Virginia Is Not Your Home by Jocelyn Nicole Johnson, 2020
The magic trick:
Second-person narration imbued with familiarity telling a story of longing for community and familiarity
We’ve got a weekend double for you with two great stories from newcomer/late bloomer/the author who gives hope to all of us saying maybe I’ll get my big break when I’m 50 Jocelyn Nicole Johnson.
Both stories this weekend are in the second person. It’s a bold choice; one that risks drawing attention away from the story’s actual content. But in both case, I’d argue it’s a choice that works exceptionally well.

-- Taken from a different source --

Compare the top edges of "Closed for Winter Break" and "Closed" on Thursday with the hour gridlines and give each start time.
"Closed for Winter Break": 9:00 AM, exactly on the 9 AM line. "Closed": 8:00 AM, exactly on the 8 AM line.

Here, in “Virginia Is Not Your Home,” the second person narration is especially poignant. The narration style inherently creates familiarity if not downright intimacy between the narrator and the reader. There is an assumption of shared experience.
But this is a story – if the story wasn’t clear enough for you – about alienation. It’s about longing for community, for home. It’s about looking for anyone who might have the kind of shared experience this kind of narration implies.
So when you have this intimate narration detailing something that is so individual and so disconnected from community, the result is a feeling of sadness and uneasiness for the reader. Which, in what really is the story’s masterstroke, is finally that long-sought shared experience moment.
And that’s quite a trick on Johnson’s part.
The selection:
Motherhood presents itself as a dull ache at your center. Your husband sounds ecstatic on the phone: He’ll be home in five days, seven at the most. Hang up and call Momma, who gets to sobbing – from joy? From grief? Eat unrolled Ho Hos and fried thick-cut bologna. Don’t ask yourself, Where am I headed now?